I am of the same mind. I just started LDN a month ago after a sudden onset of a severe flare.
My Rheumatologist Rx'd it for CD related tendinitis in my shoulder, when I did my reasearch I found out about the Crohn's study. Keep in mind that study is limited and there is double blind going on for CD which should be done by July 2010.
Something else to consider: I used the MS protocol. So I started at 1.5 mg and worked up to 3mg -- LDN is both weight dependent (3% of body weight) and effected by metabolism, mine is high so I may go higher, but am staying at 3mg for a few weeks to give it time.
LDN does take time to show results, but that's true of all the drugs, so...
I did notice improvement in my shoulder at the lowest dose, in terms of the pain -- it localized and stopped radiating. Range of motion has just begun to increase in the last week.

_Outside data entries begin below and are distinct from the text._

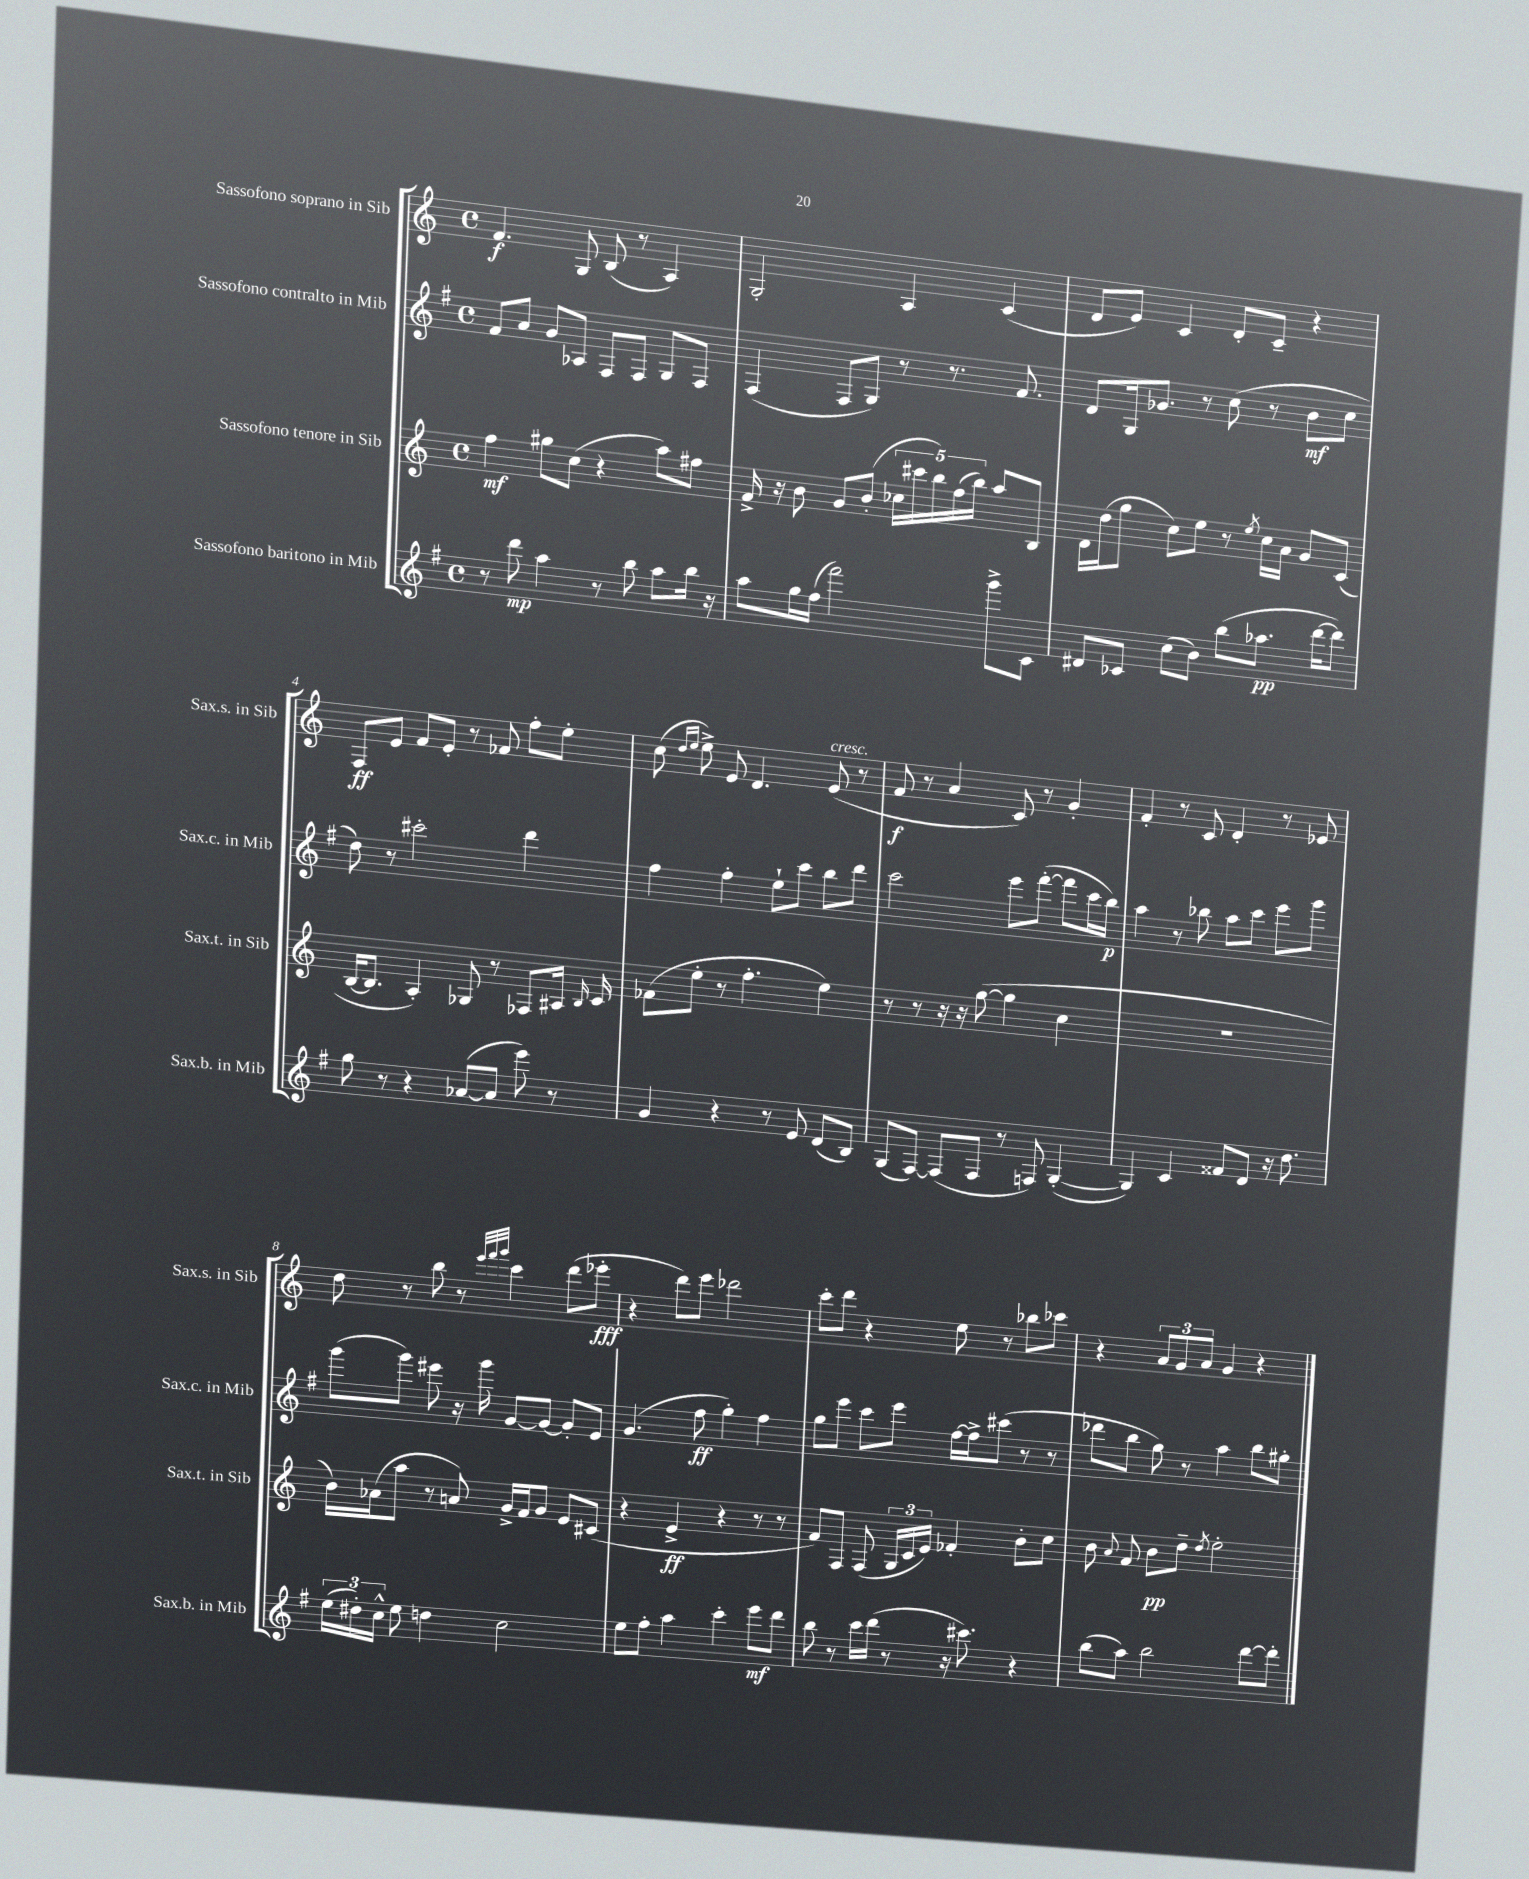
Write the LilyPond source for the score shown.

<<
\new StaffGroup <<
\new Staff = "s0" \with { instrumentName = "Sassofono soprano in Sib" shortInstrumentName = "Sax.s. in Sib" } {
    \clef treble \key c \major \defaultTimeSignature \time 4/4
    \autoBeamOff f'4.\f g8 b8( r8 a4) |
    g2-. a4 c'4( |
    d'8[ e'8]) c'4 d'8[-. c'8]-- r4 |
    f8[\ff e'8] f'8[ e'8]-. r8 fes'8 f''8[-. e''8]-. |
    c''8( \grace { d''16[ e''16] } e''8->) e'8 d'4. e'8^\markup { \italic "cresc." }( r8 |
    f'8\f r8 a'4 c'8) r8 g'4-. |
    f'4-. r8 c'8 d'4-. r8 ees'8 |
    d''8 r8 b''8 r8 \grace { e'''32[ f'''32 g'''32] } c'''4 d'''8[( ees'''8]-.\fff |
    r4 d'''8[) e'''8] des'''2 |
    c'''8[-. d'''8] r4 e''8 r8 bes''8[ ces'''8] |
    r4 \tuplet 3/2 { a'8[ g'8 a'8] } g'4 r4 \bar "|." |
}
\new Staff = "s1" \with { instrumentName = "Sassofono contralto in Mib" shortInstrumentName = "Sax.c. in Mib" } {
    \clef treble \key g \major \defaultTimeSignature \time 4/4
    \autoBeamOff fis'8[ a'8] g'8[ aes8] fis8[ fis8] g8[ fis8] |
    fis4( fis8[ g8]) r8 r8. fis'8. |
    d'8[ g16 ges'8.] r8 c''8( r8 b'8[\mf c''8] |
    d''8) r8 cis'''2-. d'''4 |
    fis''4 fis''4-. e''8[-! c'''8] b''8[ d'''8] |
    c'''2 e'''8[ fis'''8]~-.( fis'''8[ c'''16 b''16]\p) |
    a''4 r8 bes''8 a''8[ c'''8] e'''8[ g'''8] |
    g'''8[( g'''8]) eis'''8 r16 g'''16 g'8[~ g'8]~ g'8[-. e'8] |
    g'4.( fis''8\ff g''4-.) fis''4 |
    g''8[ e'''8] c'''8[ e'''8] fis''16[~ fis''16-> cis'''8]( r8 r8 |
    des'''8[ b''8] g''8) r8 a''4 b''8[ gis''8]-. \bar "|." |
}
\new Staff = "s2" \with { instrumentName = "Sassofono tenore in Sib" shortInstrumentName = "Sax.t. in Sib" } {
    \clef treble \key c \major \defaultTimeSignature \time 4/4
    \autoBeamOff f''4\mf gis''8[ c''8]( r4 a''8[) fis''8] |
    f'16-> r16 b'8 g'8[ b'8]-.( \tuplet 5/4 { ces''16[ cis'''16 b''16) f''16( b''16]) } a''8[ b8] |
    d'16[ d''16( g''8] c''8[) e''8] r8 \acciaccatura { e''8 } c''16[ a'16] g'8[ c'8]( |
    b16[~ b8.] a4-.) ges8 r8 fes8[ ais16] \grace { b16 } c'16 |
    fes'8[( e''8]-. r8 f''4.-. e''4) |
    r8 r8 r16 r16 g''8~( g''4 c''4 |
    R1 |
    b'16[) aes'16( a''8] r8 a'8) g'16[-> f'16 g'8] e'8[ cis'8]( |
    r4 e'4->\ff r4 r8 r8 |
    f'8[) f8] f8( \tuplet 3/2 { g16[ c'16 e'16]) } fes'4-. b'8[-. c''8] |
    b'8 \appoggiatura { a'8 } f'8 b'8[\pp d''8]-- \acciaccatura { d''8 } e''2-. \bar "|." |
}
\new Staff = "s3" \with { instrumentName = "Sassofono baritono in Mib" shortInstrumentName = "Sax.b. in Mib" } {
    \clef treble \key g \major \defaultTimeSignature \time 4/4
    \autoBeamOff r8 d'''8\mp a''4 r8 b''8 a''8[ b''16] r16 |
    a''8[ g''16 fis''16]( fis'''2) g'''8[-> c'8] |
    dis'8[ ces'8] c''8[( b'8]) b''8[( aes''8.]\pp d'''16[~ d'''8]) |
    g''8 r8 r4 aes'8[~( aes'8] e'''8) r8 |
    g'4 r4 r8 e'8 d'8[( b8]) |
    g8[( fis8]~) fis8[( fis8] r8 f8) g4~-.( |
    g4) c'4 fisis'8[ d'8] r16 d''8. |
    \tuplet 3/2 { e''16[( dis''16-.) c''16]-^ } e''8 d''4 c''2 |
    e''8[ fis''8]-. a''4 c'''4-. e'''8[\mf d'''8] |
    b''8 r8 c'''16[ d'''16]( r8 r16 cis'''8.) r4 |
    b''8[( a''8]) b''2 d'''8[~ d'''8]-. \bar "|." |
}
>>
>>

As for the CD, well my appetite is better, but my body's ability to process is complicated by an abscessed fistula, still my pain has come down and I'm willing to give it some time.
I've never responded well to the immune suppressants, and Humira is the last for me. As I have this abscess and I'm not sure I trust Humira with that problem, I'm going to put that on the back burner for now.
Check this out too, there are some podcasts full of information, and a forum there too.
CD 24 years. Multiple surgeries in past 10 yrs. 4 year Illeostomy. Mesh rejection. Too close to death, twice. Large inscisional hernia. Perpetually underweight. Short bowel syndrom. Have used a variety of complementary medical therapies. Highly recommend Bowen Therapy as the best body work. Take me vites. Started Low Dose Naltrexone March 27, 2010. Got married for the only time 2008. Survive because of the love of good friends, and because I can. Happy to be alive. IBD needs more awareness and more voices willing to speak up. BE well.